Investigating Wild-Type and Mutated LYS in a 2D Model for Use in Drug Delivery
Student: Jess Ray
Degree: M.S., May 2020
Major Professor: Dr. Radwan Al Faouri
Nanoscience & Engineering
Wild type lysenin channels were investigated under the influence of different multivalent ions.
Pore-forming toxins (PFTs) inserted into liposomes could create new opportunities for drug delivery systems.
- Use the mutated PFTs in experiments to determine the voltage at which they gate and compare it to wild type PFTs.
- Control the drug release out of the lysenin-liposome drug carriers to enhance drug delivery applications.
- Use Teflon chambers to create a bilayer lipid membrane (BLM) model.
- Prepare lipid solution containing cholesterol, sphingomyelin, and asolectin to create a model cell like animal cell membranes.
- Insert PFT in the BLM to experimentally determine gating voltages (using Axo-Patch).
- Introduce multivalent ions to observe the ligand – induced gating.
- Wild type lysenin channels gates at roughly 20mV, while the mutated gated at roughly 30-35mV (as the figure on the left shows).
- Iron divalent cations inhibit the macroscopic current of both wild and mutated lysenin channels at low monovalent ions concentration (as the figure on the right shows).
- Mutated type lysenin gated at a higher voltage than the wild type lysenin did, due to the mutation.

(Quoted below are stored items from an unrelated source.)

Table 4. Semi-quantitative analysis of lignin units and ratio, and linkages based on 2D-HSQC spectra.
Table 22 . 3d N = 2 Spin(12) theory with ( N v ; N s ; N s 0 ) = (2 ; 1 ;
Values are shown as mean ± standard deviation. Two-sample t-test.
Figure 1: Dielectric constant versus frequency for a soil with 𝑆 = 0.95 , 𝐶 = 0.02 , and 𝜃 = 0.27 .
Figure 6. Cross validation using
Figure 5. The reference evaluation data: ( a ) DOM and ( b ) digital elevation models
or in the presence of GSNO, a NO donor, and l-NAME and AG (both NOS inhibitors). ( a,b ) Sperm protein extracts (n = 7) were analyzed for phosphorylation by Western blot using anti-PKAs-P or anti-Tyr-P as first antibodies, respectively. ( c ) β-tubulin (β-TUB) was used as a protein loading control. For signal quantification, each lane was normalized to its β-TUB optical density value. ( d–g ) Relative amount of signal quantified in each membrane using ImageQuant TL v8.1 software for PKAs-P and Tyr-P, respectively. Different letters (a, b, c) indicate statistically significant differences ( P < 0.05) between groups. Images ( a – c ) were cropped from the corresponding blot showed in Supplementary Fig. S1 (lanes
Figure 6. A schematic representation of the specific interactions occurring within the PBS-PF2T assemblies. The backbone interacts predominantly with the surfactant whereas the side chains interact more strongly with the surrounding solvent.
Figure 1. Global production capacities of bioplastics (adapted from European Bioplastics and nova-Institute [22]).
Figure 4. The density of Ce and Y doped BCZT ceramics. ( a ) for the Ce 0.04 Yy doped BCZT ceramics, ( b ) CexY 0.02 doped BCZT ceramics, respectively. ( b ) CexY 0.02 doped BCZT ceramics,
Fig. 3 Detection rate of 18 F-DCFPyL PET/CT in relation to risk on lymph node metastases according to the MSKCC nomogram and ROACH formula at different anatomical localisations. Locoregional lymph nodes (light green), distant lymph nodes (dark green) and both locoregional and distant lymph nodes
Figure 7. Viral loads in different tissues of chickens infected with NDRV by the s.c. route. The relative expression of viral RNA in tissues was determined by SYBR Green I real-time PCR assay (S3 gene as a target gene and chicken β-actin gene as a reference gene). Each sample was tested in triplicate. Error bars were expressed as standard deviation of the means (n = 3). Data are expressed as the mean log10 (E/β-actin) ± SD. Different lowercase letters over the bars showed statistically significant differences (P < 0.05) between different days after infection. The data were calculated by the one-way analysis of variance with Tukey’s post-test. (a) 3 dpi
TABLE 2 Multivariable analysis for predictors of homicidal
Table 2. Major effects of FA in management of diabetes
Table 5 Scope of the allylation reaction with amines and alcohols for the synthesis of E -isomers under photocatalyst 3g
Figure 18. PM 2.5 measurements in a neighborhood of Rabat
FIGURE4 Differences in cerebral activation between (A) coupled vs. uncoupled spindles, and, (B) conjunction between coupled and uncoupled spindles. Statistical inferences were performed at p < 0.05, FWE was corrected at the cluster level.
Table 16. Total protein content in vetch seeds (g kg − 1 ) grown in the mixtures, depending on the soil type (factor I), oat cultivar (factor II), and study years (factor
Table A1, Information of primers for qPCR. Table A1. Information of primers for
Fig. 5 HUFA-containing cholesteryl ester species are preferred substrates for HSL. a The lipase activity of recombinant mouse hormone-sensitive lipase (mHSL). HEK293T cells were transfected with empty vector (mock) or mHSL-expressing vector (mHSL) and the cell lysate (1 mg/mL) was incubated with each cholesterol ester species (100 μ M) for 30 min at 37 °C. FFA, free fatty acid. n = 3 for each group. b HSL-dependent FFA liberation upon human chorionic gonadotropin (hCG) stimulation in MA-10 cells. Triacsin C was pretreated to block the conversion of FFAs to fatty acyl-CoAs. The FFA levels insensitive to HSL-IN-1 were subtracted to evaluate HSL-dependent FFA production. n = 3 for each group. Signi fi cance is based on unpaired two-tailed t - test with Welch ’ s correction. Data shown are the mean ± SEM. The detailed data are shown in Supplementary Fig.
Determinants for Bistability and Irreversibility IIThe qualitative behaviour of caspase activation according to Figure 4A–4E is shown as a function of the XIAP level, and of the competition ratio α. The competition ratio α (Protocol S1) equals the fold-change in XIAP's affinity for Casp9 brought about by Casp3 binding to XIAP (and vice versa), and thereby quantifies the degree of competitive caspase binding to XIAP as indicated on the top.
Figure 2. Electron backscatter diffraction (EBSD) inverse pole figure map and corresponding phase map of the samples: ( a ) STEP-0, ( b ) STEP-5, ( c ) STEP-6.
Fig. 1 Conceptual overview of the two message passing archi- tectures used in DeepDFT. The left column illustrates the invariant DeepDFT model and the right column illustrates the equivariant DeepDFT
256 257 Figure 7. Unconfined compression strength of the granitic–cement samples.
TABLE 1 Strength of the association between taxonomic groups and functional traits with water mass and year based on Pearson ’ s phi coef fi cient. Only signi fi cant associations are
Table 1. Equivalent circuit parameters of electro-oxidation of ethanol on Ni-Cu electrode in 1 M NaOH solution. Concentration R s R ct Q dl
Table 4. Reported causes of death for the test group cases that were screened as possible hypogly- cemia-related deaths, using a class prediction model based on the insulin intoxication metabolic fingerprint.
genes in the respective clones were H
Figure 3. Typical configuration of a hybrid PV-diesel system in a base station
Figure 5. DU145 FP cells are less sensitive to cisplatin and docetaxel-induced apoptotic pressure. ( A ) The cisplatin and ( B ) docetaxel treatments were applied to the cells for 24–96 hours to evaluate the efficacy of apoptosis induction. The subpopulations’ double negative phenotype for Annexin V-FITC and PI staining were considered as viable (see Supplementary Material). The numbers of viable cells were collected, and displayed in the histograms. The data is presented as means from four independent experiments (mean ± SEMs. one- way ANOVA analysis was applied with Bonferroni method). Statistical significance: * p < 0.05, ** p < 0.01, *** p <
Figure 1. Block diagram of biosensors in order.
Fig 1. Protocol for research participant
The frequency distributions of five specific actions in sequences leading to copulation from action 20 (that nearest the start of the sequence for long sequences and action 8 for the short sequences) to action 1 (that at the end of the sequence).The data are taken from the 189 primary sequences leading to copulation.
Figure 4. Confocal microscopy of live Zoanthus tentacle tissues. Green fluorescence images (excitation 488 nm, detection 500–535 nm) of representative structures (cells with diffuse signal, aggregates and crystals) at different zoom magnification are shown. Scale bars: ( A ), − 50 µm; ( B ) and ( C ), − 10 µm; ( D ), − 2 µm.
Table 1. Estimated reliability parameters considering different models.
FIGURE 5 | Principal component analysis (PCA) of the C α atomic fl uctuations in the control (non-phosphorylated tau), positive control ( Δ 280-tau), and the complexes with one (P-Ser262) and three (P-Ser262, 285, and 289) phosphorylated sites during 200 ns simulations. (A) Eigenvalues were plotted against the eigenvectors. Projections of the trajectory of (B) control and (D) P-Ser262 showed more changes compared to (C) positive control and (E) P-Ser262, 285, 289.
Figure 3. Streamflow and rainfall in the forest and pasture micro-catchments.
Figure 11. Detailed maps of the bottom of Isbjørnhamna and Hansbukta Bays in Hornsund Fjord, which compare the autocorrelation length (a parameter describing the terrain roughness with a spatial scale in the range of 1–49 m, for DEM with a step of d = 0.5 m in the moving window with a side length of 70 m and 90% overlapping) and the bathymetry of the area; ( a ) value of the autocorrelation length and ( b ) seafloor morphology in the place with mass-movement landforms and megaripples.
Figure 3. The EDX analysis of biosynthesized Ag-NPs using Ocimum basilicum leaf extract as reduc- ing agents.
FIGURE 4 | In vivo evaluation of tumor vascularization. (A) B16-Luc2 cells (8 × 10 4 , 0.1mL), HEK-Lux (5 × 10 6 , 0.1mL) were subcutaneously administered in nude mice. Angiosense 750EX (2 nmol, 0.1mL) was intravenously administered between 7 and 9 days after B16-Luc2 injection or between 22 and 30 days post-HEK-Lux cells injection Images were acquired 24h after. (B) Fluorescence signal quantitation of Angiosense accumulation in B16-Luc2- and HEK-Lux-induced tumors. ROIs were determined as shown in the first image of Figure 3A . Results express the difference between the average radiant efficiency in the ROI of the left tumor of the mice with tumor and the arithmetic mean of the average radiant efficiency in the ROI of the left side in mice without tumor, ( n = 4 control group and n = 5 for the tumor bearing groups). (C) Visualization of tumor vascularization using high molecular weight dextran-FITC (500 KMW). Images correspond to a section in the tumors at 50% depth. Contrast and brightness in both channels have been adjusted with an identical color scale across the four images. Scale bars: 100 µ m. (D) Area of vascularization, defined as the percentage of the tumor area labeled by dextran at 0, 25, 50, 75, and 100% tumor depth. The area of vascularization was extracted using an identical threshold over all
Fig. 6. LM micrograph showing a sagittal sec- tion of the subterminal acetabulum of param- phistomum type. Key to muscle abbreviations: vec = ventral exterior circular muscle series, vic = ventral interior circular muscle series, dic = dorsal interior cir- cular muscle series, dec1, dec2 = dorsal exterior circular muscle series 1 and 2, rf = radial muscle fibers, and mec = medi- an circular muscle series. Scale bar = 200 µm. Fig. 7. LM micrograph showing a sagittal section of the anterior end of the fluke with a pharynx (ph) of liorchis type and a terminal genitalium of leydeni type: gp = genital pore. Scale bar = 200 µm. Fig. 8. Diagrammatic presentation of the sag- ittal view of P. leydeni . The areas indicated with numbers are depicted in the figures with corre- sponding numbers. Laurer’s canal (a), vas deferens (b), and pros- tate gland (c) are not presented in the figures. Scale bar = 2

This led to roughly a 10-15 mV higher voltage required to cause gating in the mutated type.
- The charge of the mutated lysenin was reduced due to mutation. This led to a higher concentration of iron divalent ions being needed for ligand-induced gating, as hypothesized.
- Repeat all experiments with the mutated lysenin.
- Investigate the effects pH has on gating.